Keeping The Dashboard Honest

There's a wrinkle with buffering. The database now lags reality by up to an hour. That's completely fine for the cron. It's not at all fine for a customer who opens the console two minutes after their site died and sees a calm green light.

So the dashboard doesn't trust Postgres alone. When it loads a monitor, it also reads the buffered state out of Redis and lays the fresh fields over the stale row. Live where it needs to be live, lazy everywhere else. From the customer's side, the status is always current. From Postgres's side, it still only gets written once an hour. Everyone goes home happy.

What It Actually Cost Me

Here's the part that stings, and the part that makes the whole thing worth writing about.

Before the fix, by the 15th of the month, I'd already have burned through around 90 compute hours, and the graph was still climbing. Compute had quietly become my single most expensive habit, and I wasn't getting anything for it except a database that flat out refused to nap.

Today is the 25th. This month, I've used 16.33 compute hours. Not by the 15th. Total. The whole month, nearly done, for less than a fifth of what I used to spend in half a month. Same monitors. Same checks. Same data. Same alerts. The only thing that changed is that I stopped writing things down the very instant I learned them.

Closing Thoughts… On Small Things That Cost A Lot

If money had been no object, I'd have written the obvious version of this, watched it work, and never looked at it again. It would've been fine. It would also have been quietly, invisibly wasteful forever, and I'd have been none the wiser. The cost is the only reason I went looking. The cost is what turned a vague "I should optimise this someday" into an afternoon of real work. And the cheap version and the clean version turned out to be the same version. I only found that out because the expensive one was sitting on my conscience.
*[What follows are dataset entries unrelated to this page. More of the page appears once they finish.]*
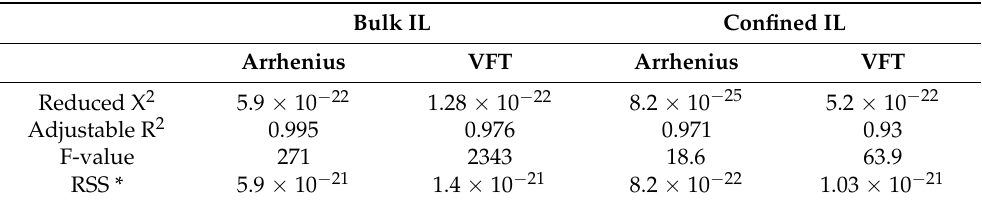
Figure A2. Replicate of the data shown in Figure 2 of the main text. Here, spin-relaxation times are shown versus reciprocal of temperature for both the bulk and confined ionic liquids. The lines are fit using the BPP model (refer to the main text for details). The two vertical dashed lines are the glass transition temperatures for the bulk ( Tg = 186.4 K) and confined ILs ( Tg = 190.5 K) obtained using the DSC technique (shown in Figure A1). The inset of the figure shows the spin-spin relaxation times T 2 vs T. Table A1. Statistical parameters obtained from fitting the self-diffusion data vs. 1000/T for the bulk and confined ILs using the Arrhenius and VFT models.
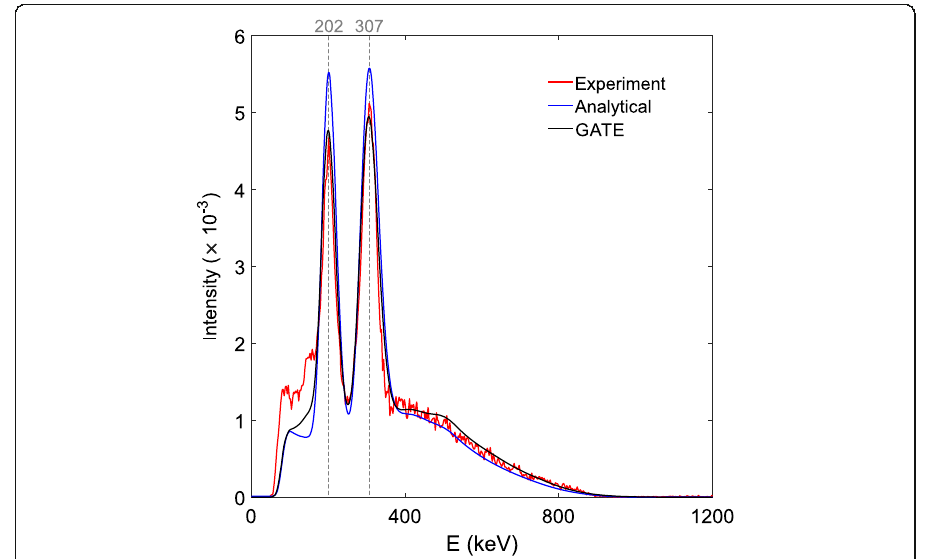
Fig. 7 Normalized coincidence energy spectra for two small LYSO cubes (10-mm side length) in contact ( d = 0 cm) measured experimentally (red), obtained analytically (blue), and simulated in GATE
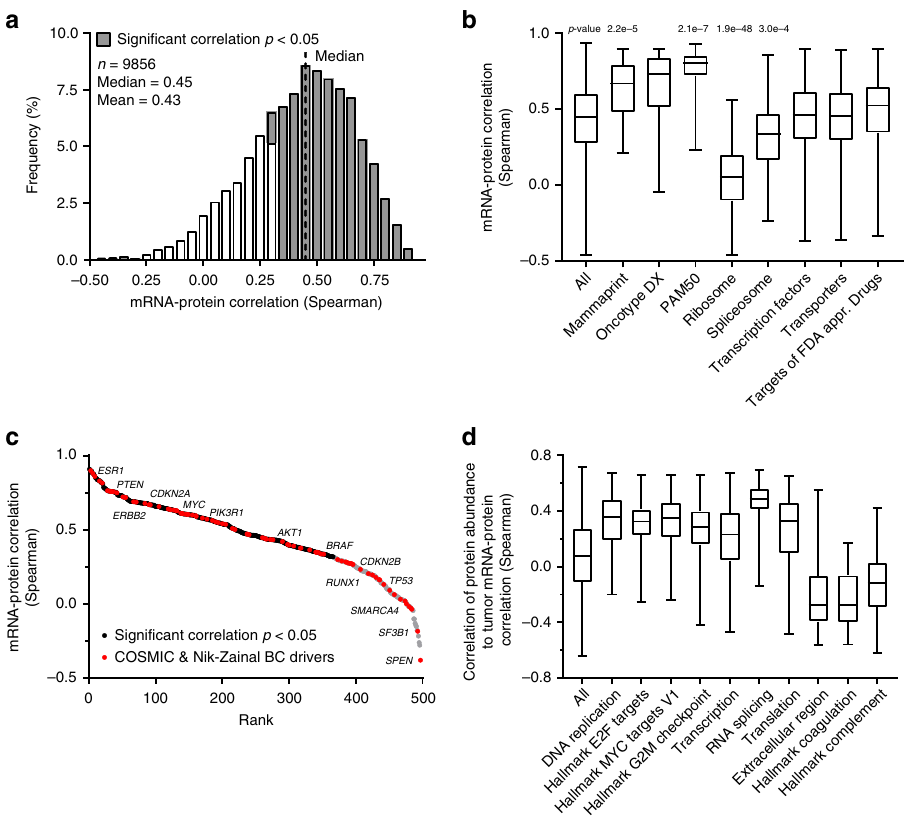
Fig. 5 RNA – protein correlation analysis. a Correlation between protein and mRNA quantitative values (Spearman) of individual genes. b Distribution of mRNA – protein correlations for selected groups of genes. Gene groups were compared with all correlations using Mann – Whitney U test. For additional gene groups and mRNA – protein correlation analysis considering data distribution, see Supplementary Fig. 10, 11, and Supplementary Data 4. c Ranked mRNA – protein correlations for genes causally associated with cancer (COSMIC) 28 and breast cancer (Nik-Zainal) 29 . d Gene ontology and hallmarks enriched at the top or bottom of proteins associated with tumor mRNA – protein correlation. All visualized protein groups have a p -value enrichment below 1E-17 using Mann – Whitney U test. In box plots, center line represents median and the boxed region represents the fi rst to third quartile, whiskers indicate the maximum and minimum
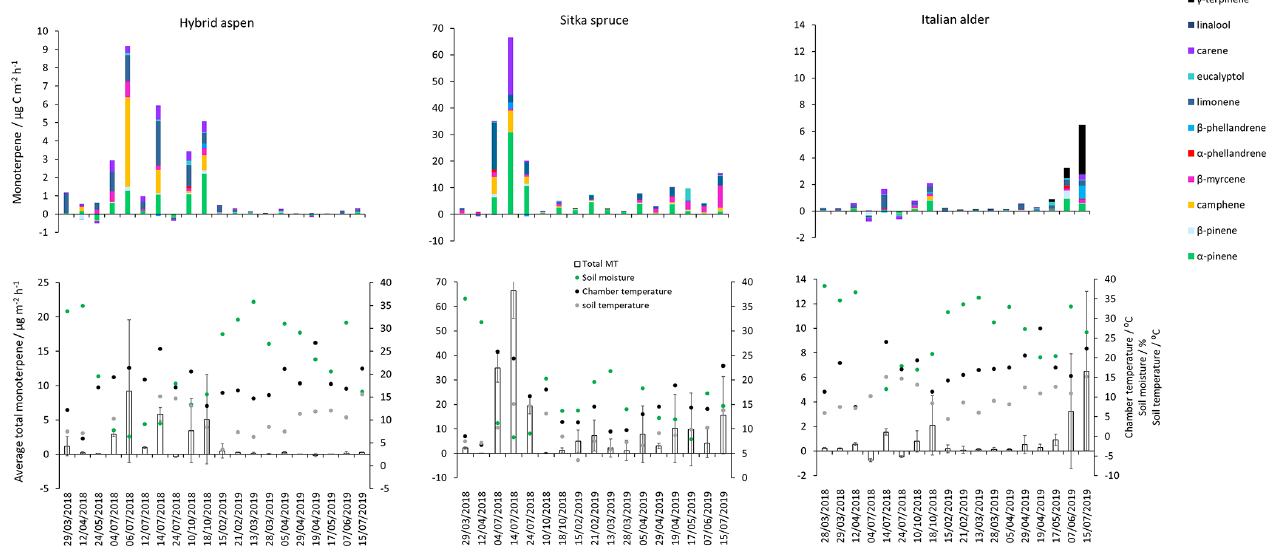
Figure 3. Daily mean measured forest floor total monoterpene emissions from Sitka spruce, hybrid aspen and Italian alder SRF plots at East Grange, Fife, during 2018–2019. Error bars represent the standard deviation of three forest floor chamber measurements. Green circles are volumetric soil moisture (%), black circles are chamber temperature ( ◦ C) and grey circles are soil temperature ( ◦ C). Note that emission scales differ between tree species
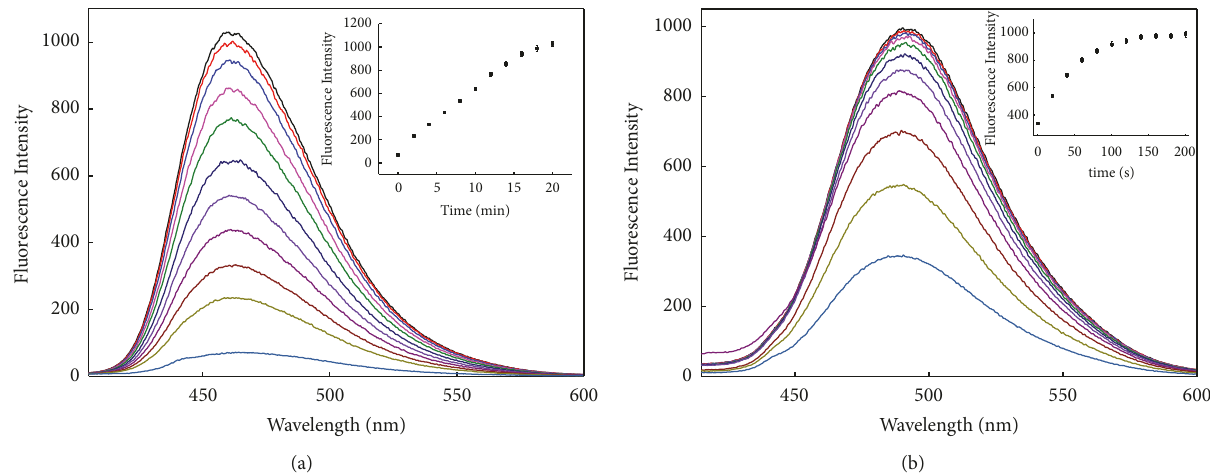
Figure 1: Change of fluorescence spectra with time for the reactions of DDQ and biothiols in the ethanol system. (a) DDQ (10 𝜇 M) with Hcy (0.1mM), (inset) change of fluorescence intensity with time at 467 nm. (b) DDQ (10 𝜇 M) with GSH (1mM), (inset) change of fluorescence intensity with time at 494nm.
I write about this a lot in other places, usually about life and not databases. This fear I have of the ordinary, of the small unglamorous things, of the boring middle part of everything. A few tiny writes a minute is about as small and unglamorous as a problem gets. And it taught me more than the big rewrites ever do. I keep relearning the same lesson in different costumes.

The thrill of building real software was never the moment the feature ships. It's this. It's two months later, when the thing you made turns around and tells you something about itself you didn't know when you wrote it. When the system gets to disagree with you. That's when it gets interesting.

So. My database takes naps now. My bill came back down to earth. And I don't think I'll ever write another cron without first asking the boring, expensive little question: does this actually need to be written down right now?